昔むかしから、御神木といわれてきた木もありがたいことですが、そこに神さまがおられるかどうかは分からないと聞いたことがあります。
神さまだって引っ越ししたい気分になることがおありかと。
境内を歩いていると、何かを感じる木と遭うことがあります。そこに神さまがお遷りになっているかもです。
何百年も生きた樹は、それだけで御神木です。
今日は旧暦の5月26日です。
近頃、芭蕉の奥州の旅の日付を追っています。
明日、27日は山寺を訪ねた日とされています。山寺の正式名称は宝珠山立石寺(りゅうしゃくじ)といいます。
芭蕉の奥州の旅の目的は、太平洋側の松島と、日本海側の象潟を観ることでした。
ですから、その松島に感激しすぎて句にならず、眠ろうとしても眠れないとまで書いています。
江戸の人にとって、海上に小島が浮かぶ光景が、そこまで絶景に思えたところに、時代の格差を感じないではいられません。
日本全国どころか、世界の観光地の検索が直ちにできてしまう現代はありがたく思う反面、想像力に欠けてしまうのは否めない事実でしょう。
そんな海好きの芭蕉にとって、山寺は当初、旅程に入ってはいませんでした。しかし、尾花沢で前夜まで長逗留させてもらった清風に勧められて、しぶしぶ?行って良かったです。
「閑かさや岩にしみ入る蝉の声」
この句が詠まれたお寺として、人々に一度は行ってみたいと思わせ続けるでしょう。それも大きな貢献です。
そう言う私も、ミーハー心で、もう二十年以上前に行きました。
今になってガイドブックなどを見ると、“千段以上の石段が続く”とあって、あの若さ?だから行けたものでした。
それは、真夏の暑い日でした。なので、句の中の「蝉の声」は蝉時雨とばかり思っていたのです。

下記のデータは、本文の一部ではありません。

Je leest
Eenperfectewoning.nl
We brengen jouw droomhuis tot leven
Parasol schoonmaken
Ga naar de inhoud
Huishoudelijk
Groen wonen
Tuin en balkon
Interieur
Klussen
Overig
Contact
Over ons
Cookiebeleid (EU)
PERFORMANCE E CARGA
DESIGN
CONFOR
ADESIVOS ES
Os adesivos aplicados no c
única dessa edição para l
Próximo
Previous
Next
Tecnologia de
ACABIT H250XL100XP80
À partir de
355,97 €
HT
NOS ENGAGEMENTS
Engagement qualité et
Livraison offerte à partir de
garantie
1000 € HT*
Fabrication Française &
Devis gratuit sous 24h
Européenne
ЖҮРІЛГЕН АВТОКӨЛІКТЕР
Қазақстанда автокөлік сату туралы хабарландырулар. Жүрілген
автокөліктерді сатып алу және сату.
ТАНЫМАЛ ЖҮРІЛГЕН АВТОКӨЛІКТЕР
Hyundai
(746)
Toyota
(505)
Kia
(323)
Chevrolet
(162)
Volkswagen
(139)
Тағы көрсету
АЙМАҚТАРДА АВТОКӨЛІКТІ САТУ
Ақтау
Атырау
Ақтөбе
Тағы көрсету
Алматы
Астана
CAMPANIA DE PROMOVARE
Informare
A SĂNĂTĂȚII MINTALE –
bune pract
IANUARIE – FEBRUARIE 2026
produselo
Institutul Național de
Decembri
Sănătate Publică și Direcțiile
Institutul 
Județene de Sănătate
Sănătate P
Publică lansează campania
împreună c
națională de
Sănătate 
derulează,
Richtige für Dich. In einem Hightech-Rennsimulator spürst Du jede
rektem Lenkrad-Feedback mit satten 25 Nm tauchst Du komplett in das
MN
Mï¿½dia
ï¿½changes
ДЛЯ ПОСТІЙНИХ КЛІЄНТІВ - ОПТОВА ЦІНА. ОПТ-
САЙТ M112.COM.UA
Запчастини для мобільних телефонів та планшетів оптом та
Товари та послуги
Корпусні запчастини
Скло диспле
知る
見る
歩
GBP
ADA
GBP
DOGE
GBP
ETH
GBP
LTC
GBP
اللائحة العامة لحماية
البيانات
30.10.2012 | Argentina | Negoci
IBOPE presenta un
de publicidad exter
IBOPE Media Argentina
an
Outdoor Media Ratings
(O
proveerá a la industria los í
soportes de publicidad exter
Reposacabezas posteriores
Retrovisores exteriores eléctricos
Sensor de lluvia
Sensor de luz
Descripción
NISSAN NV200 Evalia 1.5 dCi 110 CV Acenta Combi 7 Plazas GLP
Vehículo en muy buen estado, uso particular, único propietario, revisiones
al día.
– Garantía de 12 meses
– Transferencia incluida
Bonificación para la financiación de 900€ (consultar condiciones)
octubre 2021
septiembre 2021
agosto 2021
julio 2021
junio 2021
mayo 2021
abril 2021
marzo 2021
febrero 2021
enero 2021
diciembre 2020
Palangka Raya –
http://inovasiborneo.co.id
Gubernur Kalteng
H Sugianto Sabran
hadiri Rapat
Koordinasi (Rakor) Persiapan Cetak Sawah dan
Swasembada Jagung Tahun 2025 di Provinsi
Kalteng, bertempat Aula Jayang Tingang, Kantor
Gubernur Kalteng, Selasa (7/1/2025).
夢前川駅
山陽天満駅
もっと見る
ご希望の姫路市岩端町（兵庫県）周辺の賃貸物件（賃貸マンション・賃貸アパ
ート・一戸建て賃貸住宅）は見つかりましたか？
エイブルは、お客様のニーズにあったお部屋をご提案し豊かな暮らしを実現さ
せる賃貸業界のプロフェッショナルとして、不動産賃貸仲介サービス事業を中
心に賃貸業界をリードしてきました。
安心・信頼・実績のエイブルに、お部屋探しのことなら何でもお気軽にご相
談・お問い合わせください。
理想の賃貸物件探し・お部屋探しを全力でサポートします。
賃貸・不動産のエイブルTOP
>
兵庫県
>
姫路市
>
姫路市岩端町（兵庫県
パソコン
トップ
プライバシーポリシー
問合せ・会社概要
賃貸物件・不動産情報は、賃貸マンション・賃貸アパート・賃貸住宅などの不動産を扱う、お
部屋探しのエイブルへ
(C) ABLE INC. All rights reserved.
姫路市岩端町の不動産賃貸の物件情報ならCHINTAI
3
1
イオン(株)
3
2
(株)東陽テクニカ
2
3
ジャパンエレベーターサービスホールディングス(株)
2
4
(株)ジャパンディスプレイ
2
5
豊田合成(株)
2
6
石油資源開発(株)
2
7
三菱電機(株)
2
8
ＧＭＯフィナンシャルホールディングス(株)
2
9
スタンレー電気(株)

でも、今回、日付から、梅雨明けが近づいた頃と分かりました。
閑けさの中に蝉の声が響く山寺。今までの理解では不十分と知ったことです。
さて、昔の人の博学ぶりに感心ばかりしています。
今のように、情報が氾濫していないので、漢籍や万葉集、古今集の完全暗記が、文章の内容を豊かにしています。
こないだも、夏の季語「優曇華」を紫式部が「源氏物語」に書いていると知り驚きました。
優曇華の花待ち得たる心地して
深山桜に目こそうつらね
光源氏の美しさに遭遇して、三千年に一度しか咲かない優曇華の花にたとえ、巡り会えたよろこびを表現しているそうです。
この年になって、古典から学ぶことの多さに感動しています。
昔の人は偉かった!
それは、MBSテレビのコーナーの名前ではなく、勉強量にもいえることです。
今更、もっと勉強しておけばよかったと悔いても仕方ないので、せめて、先人の足跡を辿って、感動を共にしたいと思っています。